I was writing a new provider today and noticed some code which stumped me, it looks like this, and is present in several provider tests:

expect(result.bounds[0][0]).toBeGreaterThan(result.bounds[0][1]);
expect(result.bounds[1][0]).toBeGreaterThan(result.bounds[1][1]);
expect(result.bounds[0][0]).toBeLessThan(result.bounds[1][0]); // south less than north
expect(result.bounds[0][1]).toBeLessThan(result.bounds[1][1]); // west less than east

the bottom two tests are valid, they compare min/max values of the same dimension to ensure the order is valid.

the issue is with the top two, where they are checking that one dimension is greater than the other, this only makes sense in some part of the world and probably shouldn't be in the unit tests, I got confused when I copied the logic and it failed.

let me know what you think and I can clean it up?

smeijer commented 2 years ago

Yeah, that makes sense.
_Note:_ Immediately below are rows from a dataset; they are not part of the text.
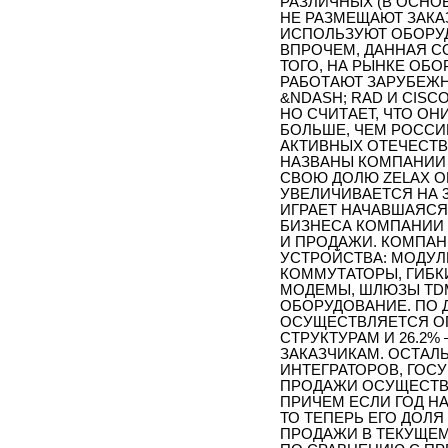
РАЗЛИЧНЫХ (В ОСНО
НЕ РАЗМЕЩАЮТ ЗАКА
ИСПОЛЬЗУЮТ ОБОРУ
ВПРОЧЕМ, ДАННАЯ 
ТОГО, НА РЫНКЕ ОБ
РАБОТАЮТ ЗАРУБЕЖН
&NDASH; RAD И CISC
НО СЧИТАЕТ, ЧТО О
БОЛЬШЕ, ЧЕМ РОССИ
АКТИВНЫХ ОТЕЧЕСТВ
НАЗВАНЫ КОМПАНИИ «
СВОЮ ДОЛЮ ZELAX ОЦ
УВЕЛИЧИВАЕТСЯ НА 3
ИГРАЕТ НАЧАВШАЯСЯ
БИЗНЕСА КОМПАНИИ 
И ПРОДАЖИ. КОМПАН
УСТРОЙСТВА: МОДУ
КОММУТАТОРЫ, ГИБК
МОДЕМЫ, ШЛЮЗЫ TD
ОБОРУДОВАНИЕ. ПО 
ОСУЩЕСТВЛЯЕТСЯ ОП
СТРУКТУРАМ И 26.2
ЗАКАЗЧИКАМ. ОСТАЛ
ИНТЕГРАТОРОВ, ГОС
ПРОДАЖИ ОСУЩЕСТВЛ
ПРИЧЕМ ЕСЛИ ГОД НА
ТО ТЕПЕРЬ ЕГО ДОЛЯ
ПРОДАЖИ В ТЕКУЩЕМ 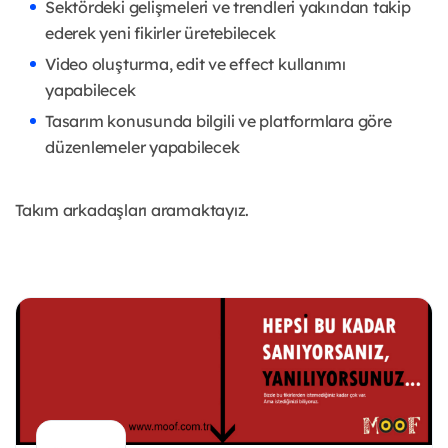
Sektördeki gelişmeleri ve trendleri yakından takip
ederek yeni fikirler üretebilecek
Video oluşturma, edit ve effect kullanımı
yapabilecek
Tasarım konusunda bilgili ve platformlara göre
düzenlemeler yapabilecek
Takım arkadaşları aramaktayız.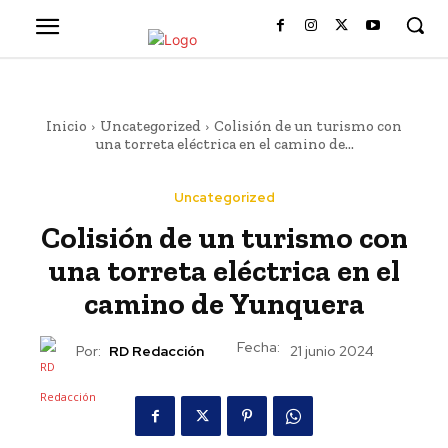
Inicio
Uncategorized
Colisión de un turismo con
una torreta eléctrica en el camino de...
Uncategorized
Colisión de un turismo con
una torreta eléctrica en el
camino de Yunquera
Fecha:
Por:
RD Redacción
21 junio 2024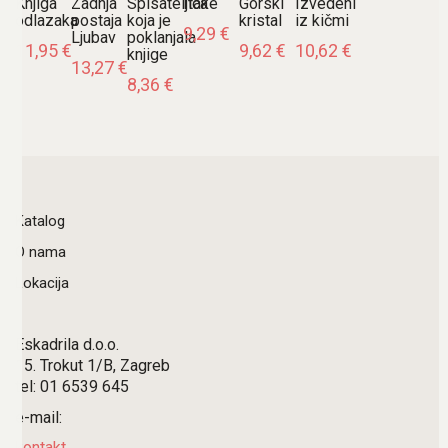
Knjiga
Zadnja
Spisateljica
Itake
Gorski
Izvedeni
odlazaka
postaja
koja je
kristal
iz kičmi
9,29
€
Ljubav
poklanjala
11,95
€
9,62
€
10,62
€
knjige
13,27
€
8,36
€
Katalog
O nama
Lokacija
Eskadrila d.o.o.
15. Trokut 1/B, Zagreb
tel: 01 6539 645
e-mail:
kontakt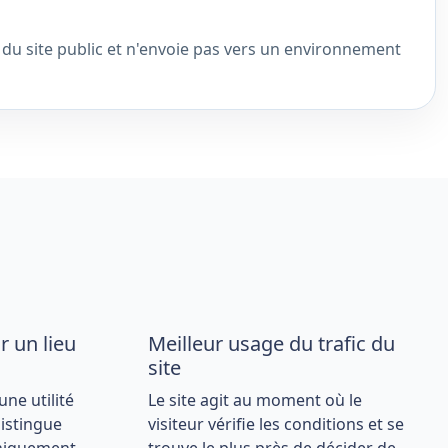
e du site public et n'envoie pas vers un environnement
r un lieu
Meilleur usage du trafic du
site
ne utilité
Le site agit au moment où le
distingue
visiteur vérifie les conditions et se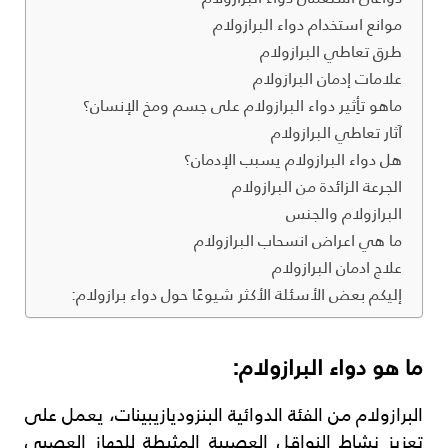
موانع استخدام دواء البرازولام
طرق تعاطي البرازولام
علامات إدمان البرازولام
ماهو تأِثير دواء البرازولام على جسم ومخ الإنسان؟
آثار تعاطي البرازولام
هل دواء البرازولام يسبب الإدمان؟
الجرعة الزائدة من البرازولام
البرازولام والجنس
ما هي اعراض انسحاب البرازولام
علاج ادمان البرازولام
إليكم بعض الأسئلة الأكثر شيوعًا حول دواء برازولام:
ما هو دواء
البرازولام:
البرازولام من الفئة الدوائية البنزوديازيبينات، يعمل على
تعزيز نشاط النواقل العصبية المثبطة للجهاز العصبي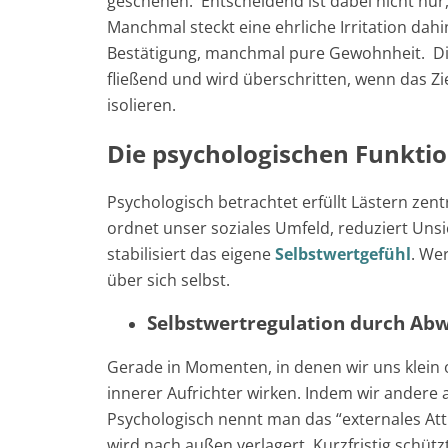
geschehen. Entscheidend ist dabei nicht nur
Manchmal steckt eine ehrliche Irritation da
Bestätigung, manchmal pure Gewohnheit. Di
fließend und wird überschritten, wenn das Zie
isolieren.
Die psychologischen Funktio
Psychologisch betrachtet erfüllt Lästern zen
ordnet unser soziales Umfeld, reduziert Uns
stabilisiert das eigene
Selbstwertgefühl
. We
über sich selbst.
Selbstwertregulation durch Ab
Gerade in Momenten, in denen wir uns klein o
innerer Aufrichter wirken. Indem wir andere 
Psychologisch nennt man das “externales Att
wird nach außen verlagert. Kurzfristig schützt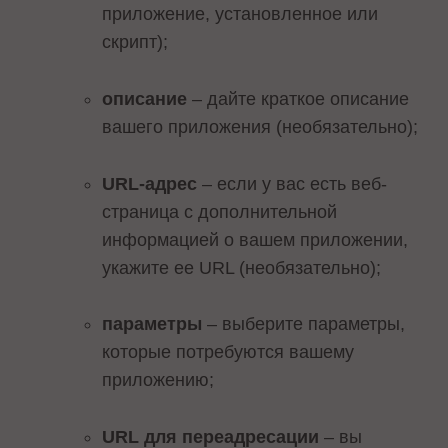
приложение, установленное или
скрипт);
описание
– дайте краткое описание
вашего приложения (необязательно);
URL-адрес
– если у вас есть веб-
страница с дополнительной
информацией о вашем приложении,
укажите ее URL (необязательно);
параметры
– выберите параметры,
которые потребуются вашему
приложению;
URL для переадресации
– вы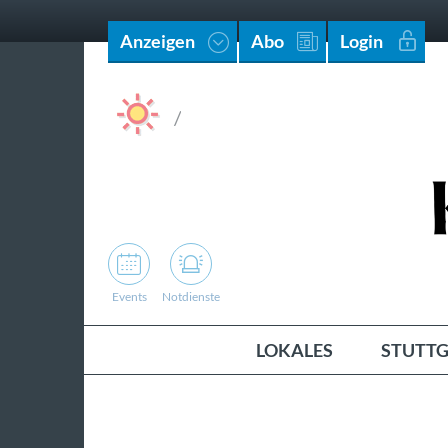
Anzeigen
Abo
Login
/
Events
Notdienste
LOKALES
STUTTG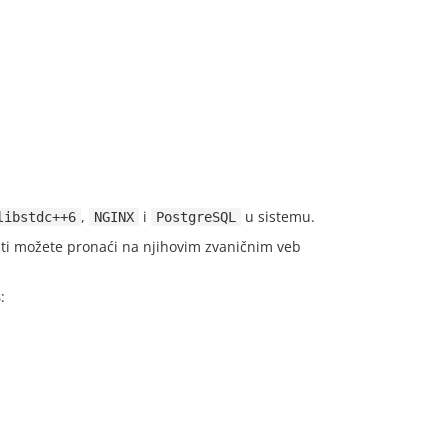
,
i
u sistemu.
libstdc++6
NGINX
PostgreSQL
osti možete pronaći na njihovim zvaničnim veb
s
: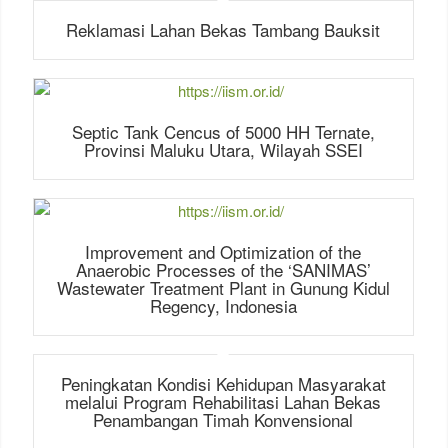
Reklamasi Lahan Bekas Tambang Bauksit
Septic Tank Cencus of 5000 HH Ternate,
Provinsi Maluku Utara, Wilayah SSEI
Improvement and Optimization of the
Anaerobic Processes of the ‘SANIMAS’
Wastewater Treatment Plant in Gunung Kidul
Regency, Indonesia
Peningkatan Kondisi Kehidupan Masyarakat
melalui Program Rehabilitasi Lahan Bekas
Penambangan Timah Konvensional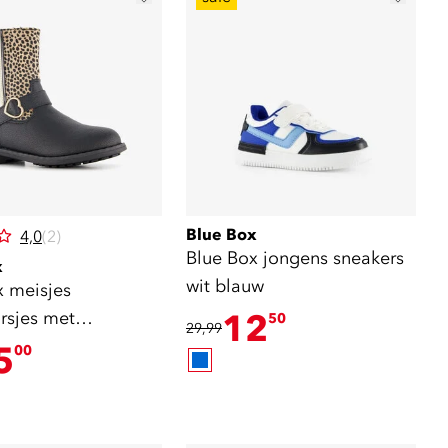
Blue Box
4,0
(2)
Blue Box jongens sneakers
x
wit blauw
x meisjes
rsjes met
12
50
29,99
print zwart
5
00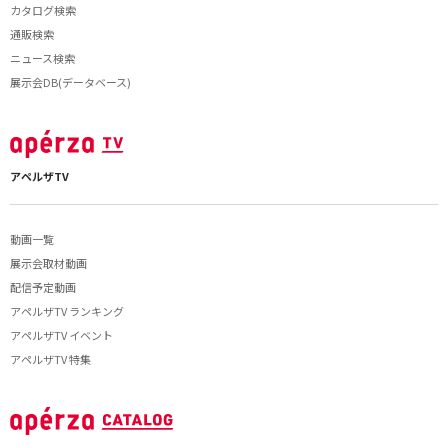
カタログ検索
通販検索
ニュース検索
展示会DB(データベース)
アペルザTV
動画一覧
展示会取材動画
配信予定動画
アペルザTV ランキング
アペルザTV イベント
アペルザTV 特集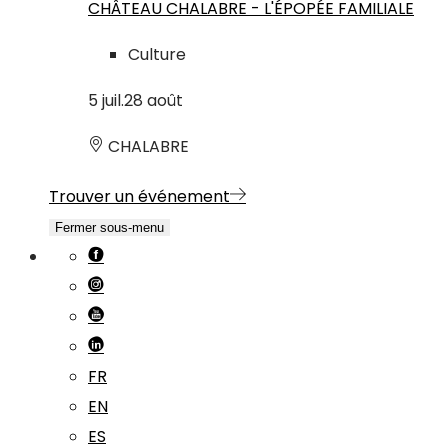
CHÂTEAU CHALABRE - L'ÉPOPÉE FAMILIALE
Culture
5
juil.
28
août
CHALABRE
Trouver un événement
Fermer sous-menu
FR
EN
ES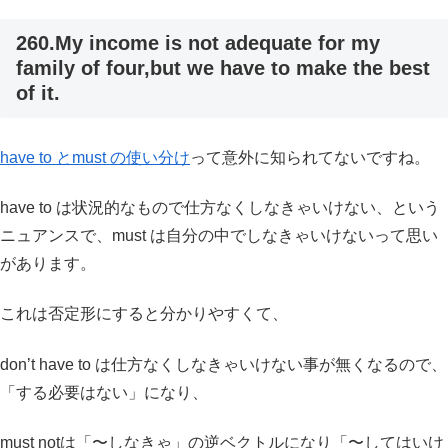
260.My income is not adequate for my
family of four,but we have to make the best
of it.
have to とmust の使い分け
って意外に知られてないですね。
have to は状況的なもので仕方なくしなきゃいけない、という
ニュアンスで、must は自分の中でしなきゃいけないって思い
があります。
これは否定形にすると分かりやすくて、
don’t have to は仕方なくしなきゃいけない事が無くなるので、
「する必要はない」になり、
must notは「〜しなきゃ」の逆ベクトルになり「〜してはいけ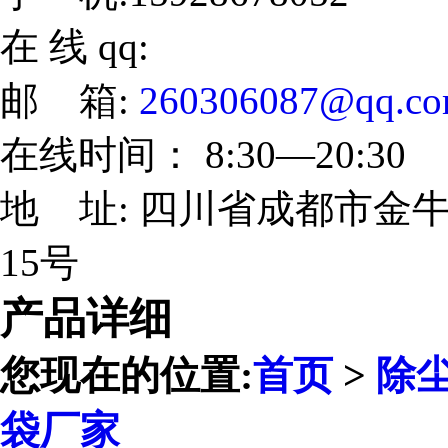
在 线 qq:
邮 箱:
260306087@qq.c
在线时间： 8:30—20:30
地 址: 四川省成都市金牛
15号
产品详细
您现在的位置:
首页
>
除
袋厂家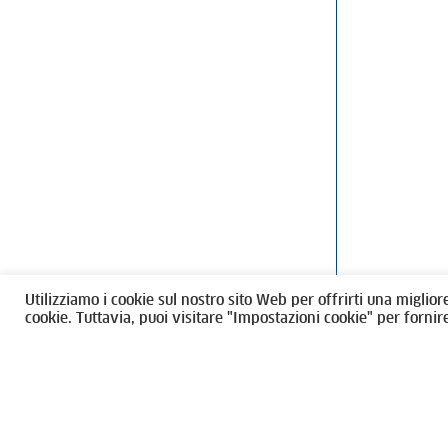
Ordine degli Architetti, Pianificatori
Via Giovanni Gi
Paesaggisti e Conservatori / Torino
T
011546975
M
architettito
Amministrazione trasparente
Utilizziamo i cookie sul nostro sito Web per offrirti una miglior
CF 80089280012
cookie. Tuttavia, puoi visitare "Impostazioni cookie" per fornir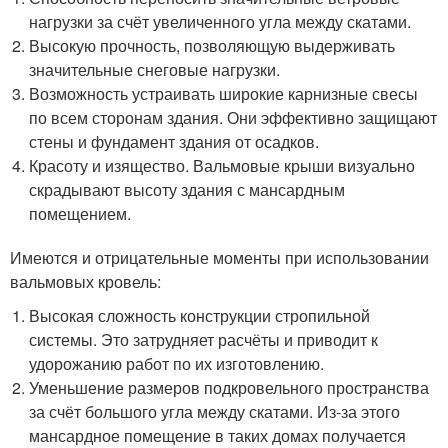
нагрузки за счёт увеличенного угла между скатами.
Высокую прочность, позволяющую выдерживать
значительные снеговые нагрузки.
Возможность устраивать широкие карнизные свесы
по всем сторонам здания. Они эффективно защищают
стены и фундамент здания от осадков.
Красоту и изящество. Вальмовые крыши визуально
скрадывают высоту здания с мансардным
помещением.
Имеются и отрицательные моменты при использовании
вальмовых кровель:
Высокая сложность конструкции стропильной
системы. Это затрудняет расчёты и приводит к
удорожанию работ по их изготовлению.
Уменьшение размеров подкровельного пространства
за счёт большого угла между скатами. Из-за этого
мансардное помещение в таких домах получается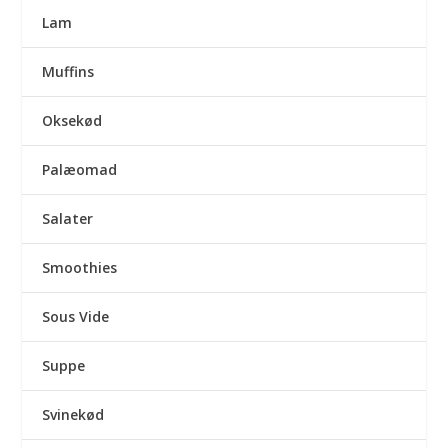
Lam
Muffins
Oksekød
Palæomad
Salater
Smoothies
Sous Vide
Suppe
Svinekød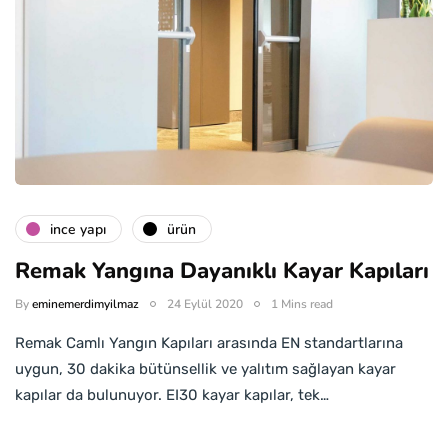
i̇nce yapı
ürün
Remak Yangına Dayanıklı Kayar Kapıları
By
eminemerdimyilmaz
24 Eylül 2020
1 Mins read
Remak Camlı Yangın Kapıları arasında EN standartlarına
uygun, 30 dakika bütünsellik ve yalıtım sağlayan kayar
kapılar da bulunuyor. EI30 kayar kapılar, tek…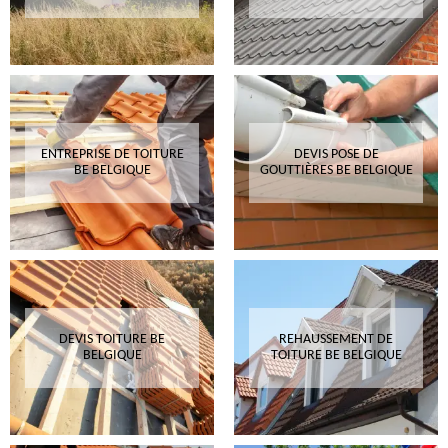
ENTREPRISE DE TOITURE
DEVIS POSE DE
BE BELGIQUE
GOUTTIÈRES BE BELGIQUE
DEVIS TOITURE BE
REHAUSSEMENT DE
BELGIQUE
TOITURE BE BELGIQUE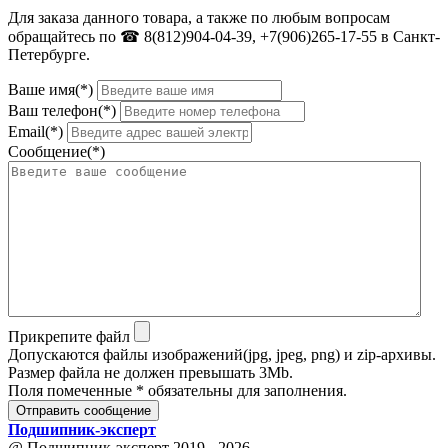
Для заказа данного товара, а также по любым вопросам
обращайтесь по ☎ 8(812)904-04-39, +7(906)265-17-55 в Санкт-
Петербурге.
Ваше имя(*)
Ваш телефон(*)
Email(*)
Сообщение(*)
Прикрепите файл
Допускаются файлы изображений(jpg, jpeg, png) и zip-архивы.
Размер файла не должен превышать 3Mb.
Поля помеченные * обязательны для заполнения.
Отправить сообщение
Подшипник
-
эксперт
@ Подшипник-эксперт 2019 - 2026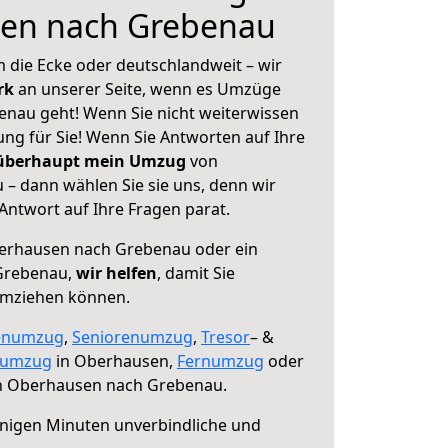
en nach Grebenau
 die Ecke oder deutschlandweit – wir
erk
an unserer Seite, wenn es Umzüge
nau geht! Wenn Sie nicht weiterwissen
sung für Sie! Wenn Sie Antworten auf Ihre
 überhaupt mein Umzug
von
 dann wählen Sie sie uns, denn wir
ntwort auf Ihre Fragen parat.
rhausen nach Grebenau oder ein
Grebenau,
wir helfen
, damit Sie
umziehen können.
enumzug
,
Seniorenumzug
,
Tresor
– &
numzug
in Oberhausen,
Fernumzug
oder
 Oberhausen nach Grebenau.
nigen Minuten unverbindliche und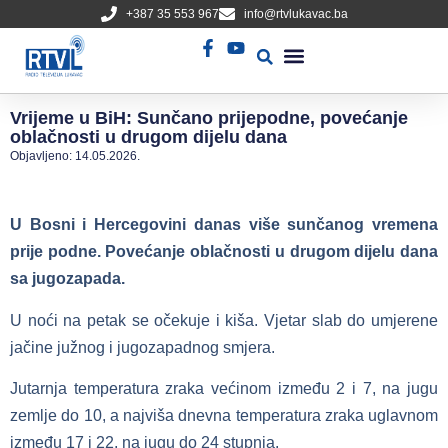
+387 35 553 967
info@rtvlukavac.ba
Radio Uživo
Sjednica Gradskog Vijeća
Vrijeme u BiH: Sunčano prijepodne, povećanje
oblačnosti u drugom dijelu dana
Objavljeno:
14.05.2026.
U Bosni i Hercegovini danas više sunčanog vremena
prije podne. Povećanje oblačnosti u drugom dijelu dana
sa jugozapada.
U noći na petak se očekuje i kiša. Vjetar slab do umjerene
jačine južnog i jugozapadnog smjera.
Jutarnja temperatura zraka većinom između 2 i 7, na jugu
zemlje do 10, a najviša dnevna temperatura zraka uglavnom
između 17 i 22, na jugu do 24 stupnja.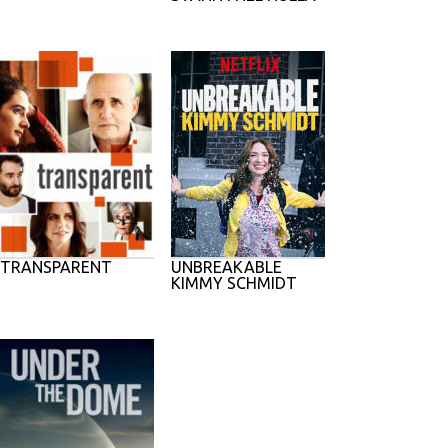
TRANSPARENT
UNBREAKABLE
KIMMY SCHMIDT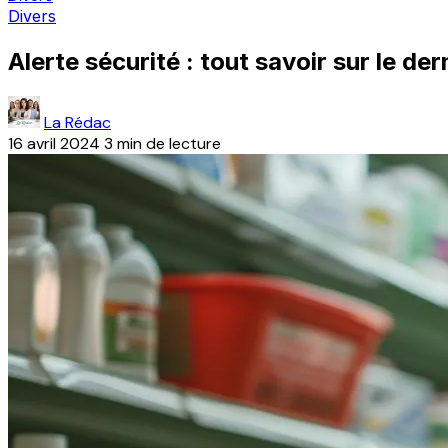
Divers
Alerte sécurité : tout savoir sur le d
La Rédac
16 avril 2024
3 min de lecture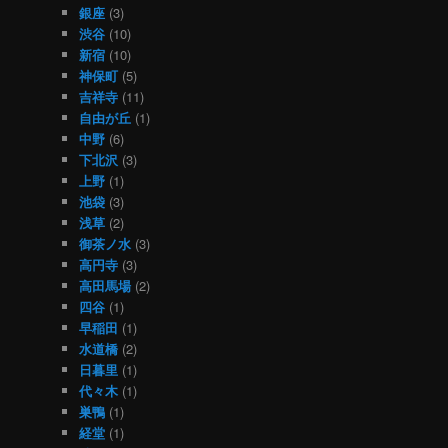
銀座
(3)
渋谷
(10)
新宿
(10)
神保町
(5)
吉祥寺
(11)
自由が丘
(1)
中野
(6)
下北沢
(3)
上野
(1)
池袋
(3)
浅草
(2)
御茶ノ水
(3)
高円寺
(3)
高田馬場
(2)
四谷
(1)
早稲田
(1)
水道橋
(2)
日暮里
(1)
代々木
(1)
巣鴨
(1)
経堂
(1)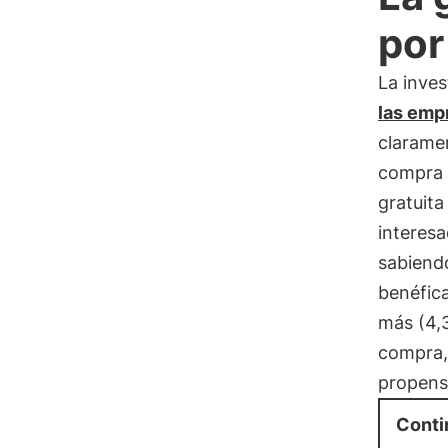
por
La inves
las empr
claramen
compra 
gratuit
interesa
sabiendo
benéfic
más (4,3
compra,
propenso
Conti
Never thought of it to be honest 😅 (living at 53, 5)

Doesn't the same account for the other coordinates? The world is a sphere, so if you would stand on the north pole, the same applies to all 4 checks, right?

But even though it's not right, it is a way to confirm that stuff works as we expected. Should we just change it to ensure it's a number? Or use a fixed search location that matches these conditions, and add a comment?

missinglink commented 2 years ago

haha, so like everything in geo, it's a little tricky...

I'm assuming that the coordinates are in EPSG:4326? I don't believe it's explicitly documented here but I kinda assumed so.

The tricky parts are about 'wrapped' coordinates and the antimeridian, here's looking at you Fiji!

fiji

When you zoom out leaflet and pan left or right you end up with longitudes <-180 or >+180, which isn't really a problem for bounding box checks (although it's a little ugly).

But to represent the bounds of a geometry which crosses the antimeridian it's either going to to be lon (179.00,181.00) or (179.00,-179.00) and in the latter case it's going to fail these checks.

Note: flipping the min/max will result in an area that covers most of the world rather than a small slice near the 180th meridian, which we don't want to do ;)

If we want to disallow 'wrapped' coordinates completely then it becomes impossible to represent the bounds with a single box, since the geometry would have to get cut on the antimeridian!

A more robust solution, like you mentioned is to convert the planar coordinates into spherical coordinates and check their relative positions are in the expected (east/west) hemisphere, I'm sure there's a module somewhere which does this if we wanted to use it.

haha, I wouldn't worry about it too much, I think for the most part we just trust the geocoders to handle this stuff internally and say that bounding boxes at the antimeridian are uncommon enough to not worry about.

those two checks "south less than north" and "west less than east" are good to leave in to catch silly configuration errors.

[edit] actually it looks like Pelias doesn't handle this well, I guess I need to open an issue for that 😆

Screenshot 2021-10-09 at 21 36 35

[edit again] we should totally not allow wrapping the latitude, it's a nightmare to deal with (since the lon also implicitly flips around) and without doubt indicates an error.

smeijer commented 2 years ago

Thanks for the explanation. I had no idea, but it makes sense now. Please feel free to submit the fix that you feel is best.

I've also added you as a collaborator on the project, so you can now make your branches directly on the repo rather than your fork if you want.

missinglink commented 2 years ago

ok cool, I'll put in a PR after those other two land because they would touch the same code.